# YONGE STREET - Toronto Rock & Roll Stories



## Stephen W. (Jun 7, 2006)

Anyone else catch this series? It covered a lot of ground (about 15 years) in under three hours so of course some things, people, groups were missed. Over all though, I found it very interesting. I remembered a lot more of that time then I thought I actually knew. The vintage photos and old TV coverage were just amazing.
If you missed it you can read a brief description and see all three episodes on-line here.
YONGE STREET - Toronto Rock & Roll Stories on Bravo


----------



## Robert1950 (Jan 21, 2006)

Old enough to remember a lot of this. Have seen bits and pieces of the series. Good stuff. My best memory was seeing Buddy Guy at the Colonial, a couple of years before the strip clubs took over.


----------



## Swervin55 (Oct 30, 2009)

If you enjoyed this, you must find and read a book called "Before the Gold Rush". I don't have any good information on the publisher etc. since I borrowed the book from a friend, but I think it was written by a former Macleans writer. Excellent history of the 50's, 60's and 70's music scene in TO.

Swervin


----------



## mhammer (Nov 30, 2007)

A friend and I used to walk up and down that strip. I remember going to see Dom Troiano at the Colonial.
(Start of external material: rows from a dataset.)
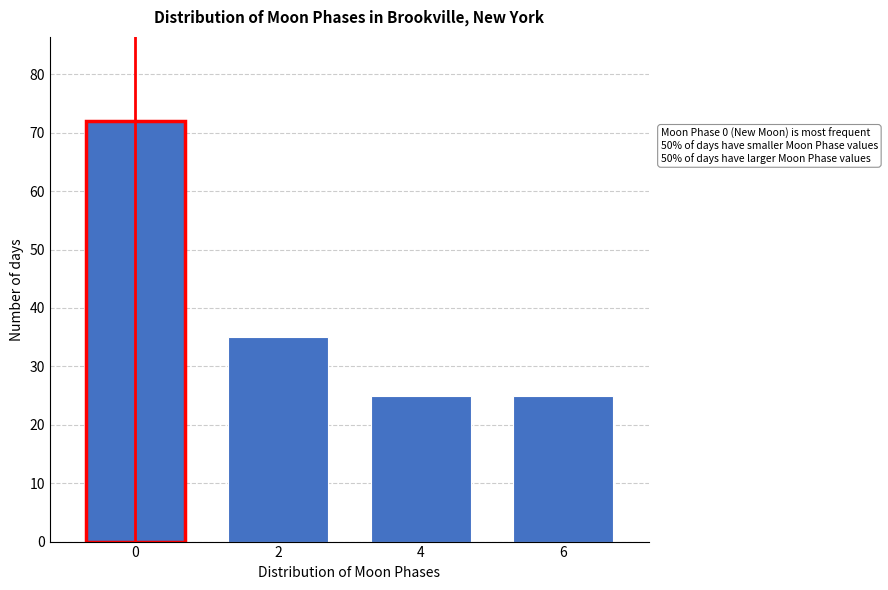

Reading left to right, list all the values displayed in this chart.

72	35	25	25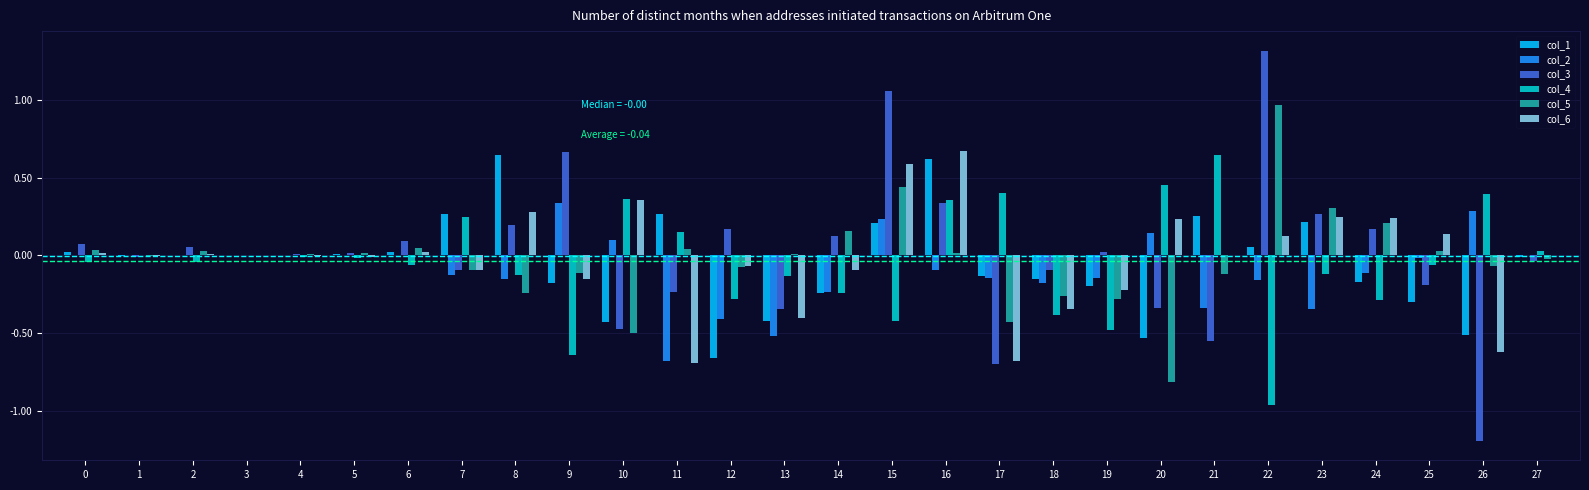

What is the greatest value displayed?

1.3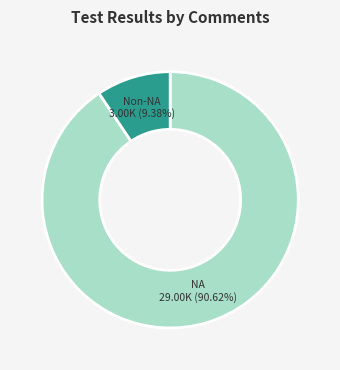

Does any single category account for the majority?

Yes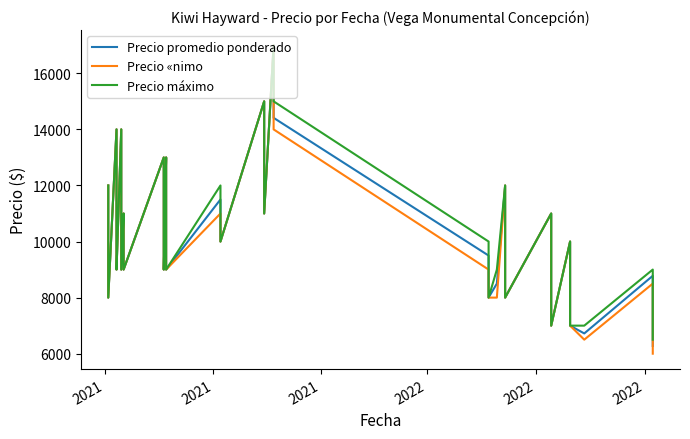

Rank the series by their average value, from highest to lowest.

Precio máximo, Precio promedio ponderado, Precio «nimo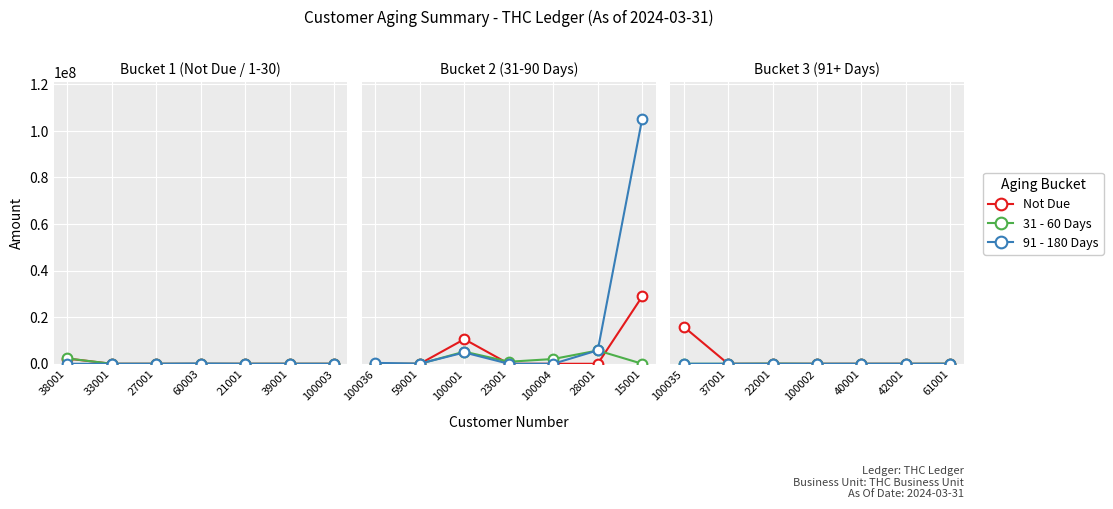

Which has a higher value, 61001 or 22001?

61001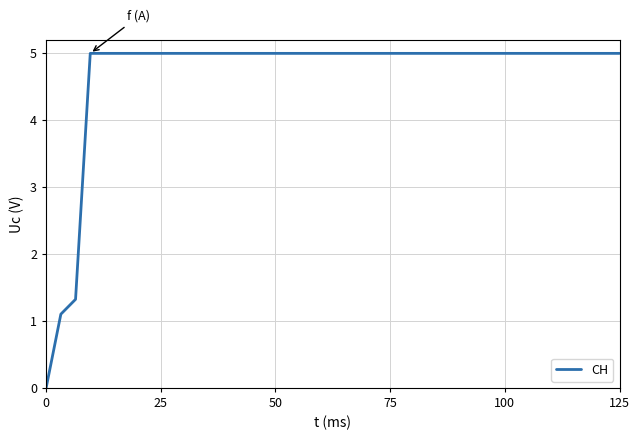

Is this an area chart (filled region under the line)?

No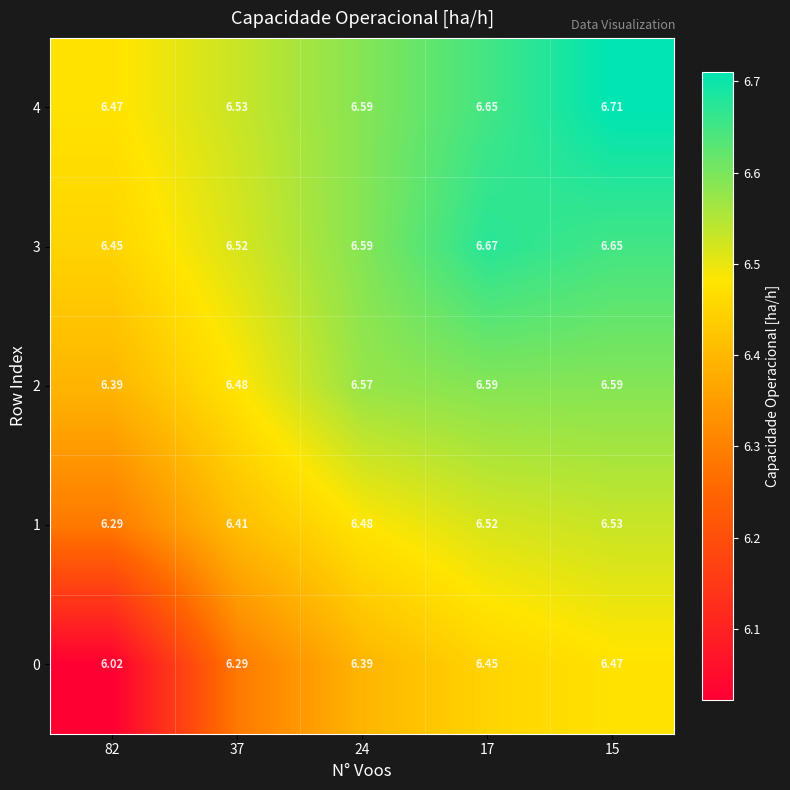

At 17, list the series in order from smallest to largest.

0, 1, 2, 4, 3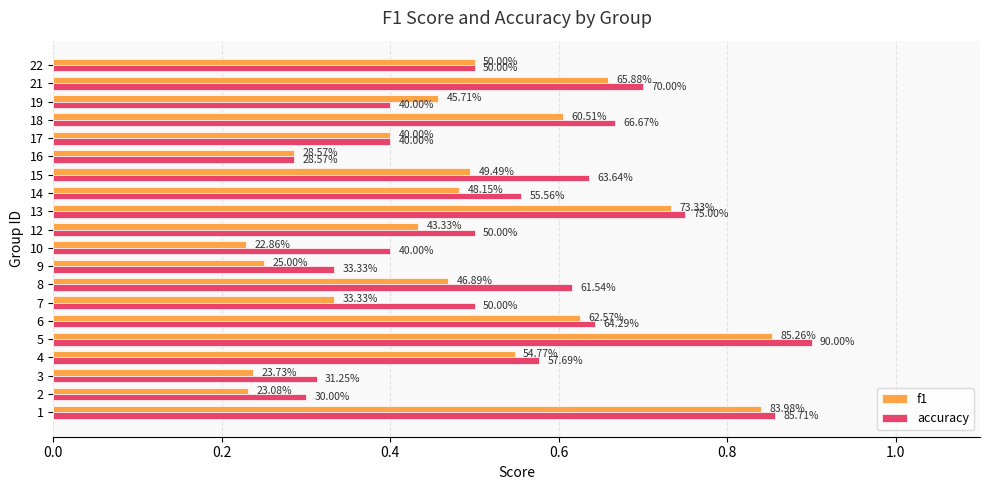

What are all the series names shown in the legend?

f1, accuracy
I also remember Starvin' Marvin's Burlesque club. That had a little 9" black and white monitor at street level outside to entice folks into the club. The camera was fixed in one position and there was a chair that had been on the stage for so long its image had been burnt into the screen phosphor. You'd see these women strut across the stage and seemingly walk through a chair that wasn't really there. Surreal.


----------



## Milkman (Feb 2, 2006)

I watched a little bit, but it covered a period when I was a young kid. I'd like to see somthing similar covering the late 70s and the 80s. I used to play the Gas Works and a few other bars in Toronto during that time.


----------



## John Watt (Aug 24, 2010)

Yeah! Go a head and try to make me feel old. This scene is happening.

I still miss Dominec Troiano.


----------



## Steadfastly (Nov 14, 2008)

Thanks for posting that. I like history of all kinds and especially of music.


----------



## bscott (Mar 3, 2008)

AND - I actually remember a few nights spent there!!

B


----------



## david henman (Feb 3, 2006)

...hopefully this will become available as a commercial dvd.


----------